The next day began the seven- or eight-month process of procuring the group’s catalog rights for “a jukebox musical.” At some point in that process, Gold discovered there had already been one: The short-lived “Good Vibrations” on Broadway in 2005.
“It was very painful for me to even watch it (on video),” Gold says. “It was so totally Broadway. I’m sure they had their love of what they were doing (but) everything about it was done the way I wouldn’t have visualized or done it.”
Gold and Jason Setterlund, his son-in-law and first-time scenarist, began co-writing their version and figuring out the puzzle of which songs from nearly 200 choices would fit their story. Two of Gold’s golf buddies signed on as co-producers: Michael Ingram, an importer and wholesaler of fireworks, and Skip Klintworth, with a career in e-commerce.
Fast-forward to Tuesday, where they are surrounded by the A-list creative team they assembled, including director Kristin Hanggi, hot from Broadway with “Rock of Ages.”
It’s been a long time since anyone but Cirque du Soleil has stepped up with a big-league gamble on the $10 million-plus level. But as I suppose it is with all big gamblers, these three don’t seem caught up in second guessing. They’re in this “Surf” too deep for that. Gold still speaks more like a fan than the person who adds up the bills.

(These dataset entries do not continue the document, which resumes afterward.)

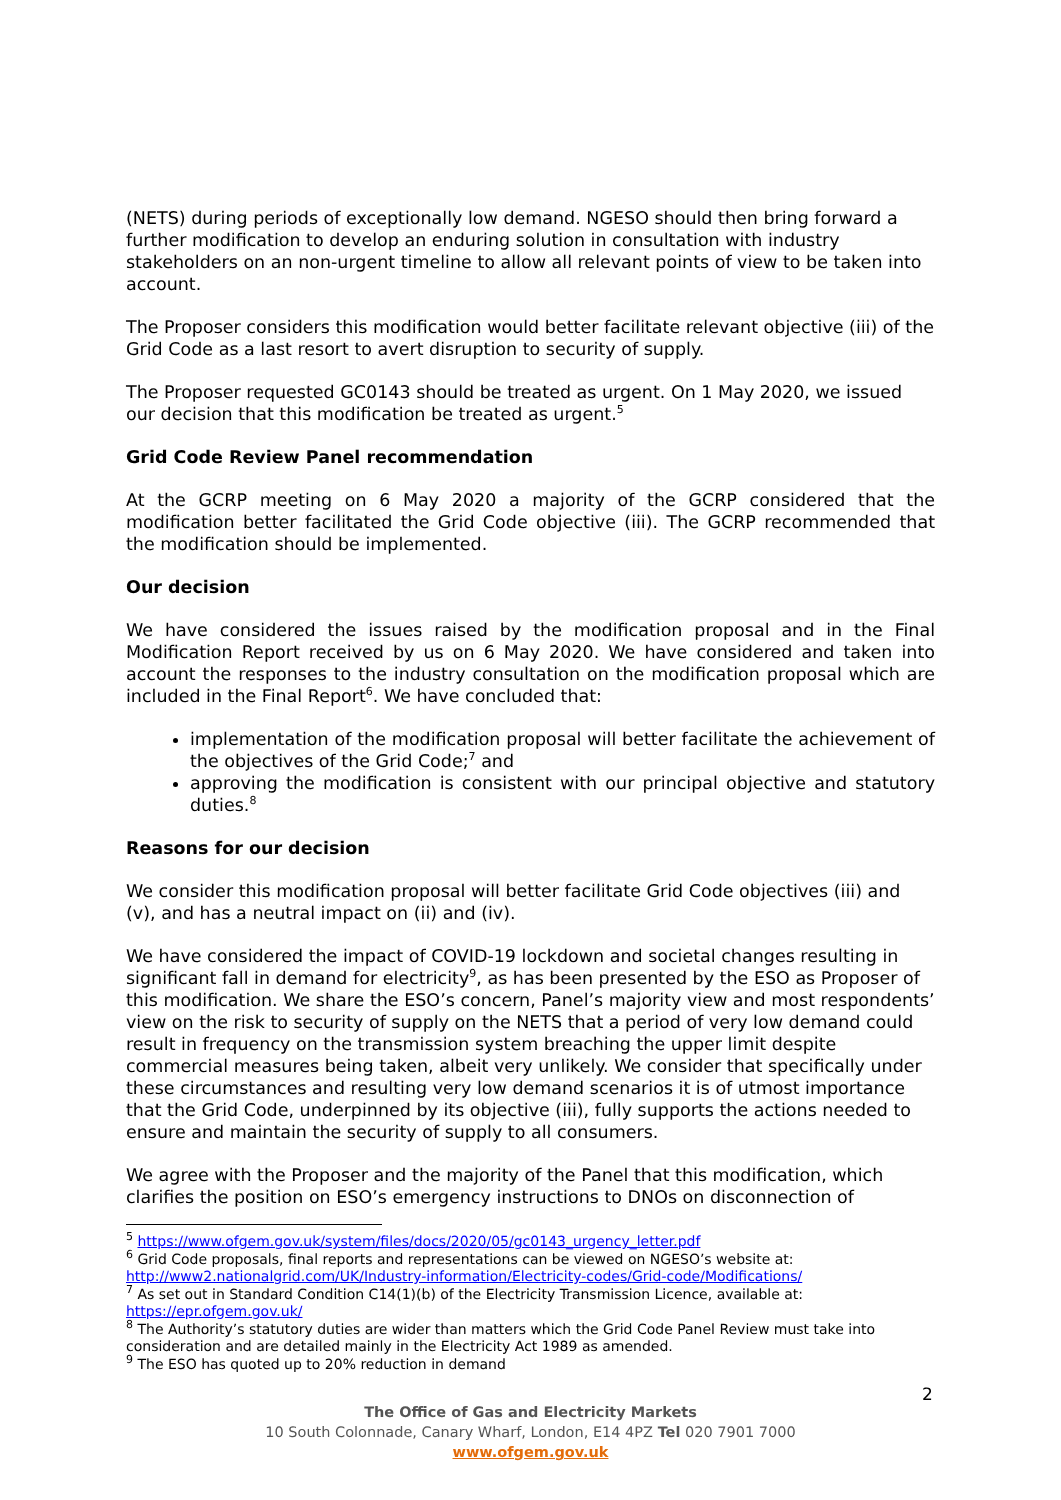(NETS) during periods of exceptionally low demand. NGESO should then bring forward a further modification to develop an enduring solution in consultation with industry stakeholders on an non-urgent timeline to allow all relevant points of view to be taken into account.
The Proposer considers this modification would better facilitate relevant objective (iii) of the Grid Code as a last resort to avert disruption to security of supply.
The Proposer requested GC0143 should be treated as urgent. On 1 May 2020, we issued our decision that this modification be treated as urgent.<sup>5</sup>
Grid Code Review Panel recommendation
At the GCRP meeting on 6 May 2020 a majority of the GCRP considered that the modification better facilitated the Grid Code objective (iii). The GCRP recommended that the modification should be implemented.
Our decision
We have considered the issues raised by the modification proposal and in the Final Modification Report received by us on 6 May 2020. We have considered and taken into account the responses to the industry consultation on the modification proposal which are included in the Final Report<sup>6</sup>. We have concluded that:
implementation of the modification proposal will better facilitate the achievement of the objectives of the Grid Code;<sup>7</sup> and
approving the modification is consistent with our principal objective and statutory duties.<sup>8</sup>
Reasons for our decision
We consider this modification proposal will better facilitate Grid Code objectives (iii) and (v), and has a neutral impact on (ii) and (iv).
We have considered the impact of COVID-19 lockdown and societal changes resulting in significant fall in demand for electricity<sup>9</sup>, as has been presented by the ESO as Proposer of this modification. We share the ESO’s concern, Panel’s majority view and most respondents’ view on the risk to security of supply on the NETS that a period of very low demand could result in frequency on the transmission system breaching the upper limit despite commercial measures being taken, albeit very unlikely. We consider that specifically under these circumstances and resulting very low demand scenarios it is of utmost importance that the Grid Code, underpinned by its objective (iii), fully supports the actions needed to ensure and maintain the security of supply to all consumers.
We agree with the Proposer and the majority of the Panel that this modification, which clarifies the position on ESO’s emergency instructions to DNOs on disconnection of
<sup>5</sup> https://www.ofgem.gov.uk/system/files/docs/2020/05/gc0143_urgency_letter.pdf
<sup>6</sup> Grid Code proposals, final reports and representations can be viewed on NGESO’s website at: http://www2.nationalgrid.com/UK/Industry-information/Electricity-codes/Grid-code/Modifications/
<sup>7</sup> As set out in Standard Condition C14(1)(b) of the Electricity Transmission Licence, available at: https://epr.ofgem.gov.uk/
<sup>8</sup> The Authority’s statutory duties are wider than matters which the Grid Code Panel Review must take into consideration and are detailed mainly in the Electricity Act 1989 as amended.
<sup>9</sup> The ESO has quoted up to 20% reduction in demand
2
The Office of Gas and Electricity Markets
10 South Colonnade, Canary Wharf, London, E14 4PZ Tel 020 7901 7000
www.ofgem.gov.uk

“That’s my dream, it’s to make you feel good and remember the times you could fix a car with a screwdriver,” says the guy who was there to see surf bands – maybe even the earliest version of the Beach Boys – at the Rendezvous Ballroom in Balboa, Calif., in 1961.
“I wish I’d been doing this for 50 years,” he says. “I love my development business and my design business, but this is everything. Once you endeavor to do something like this, I think you can never go back.”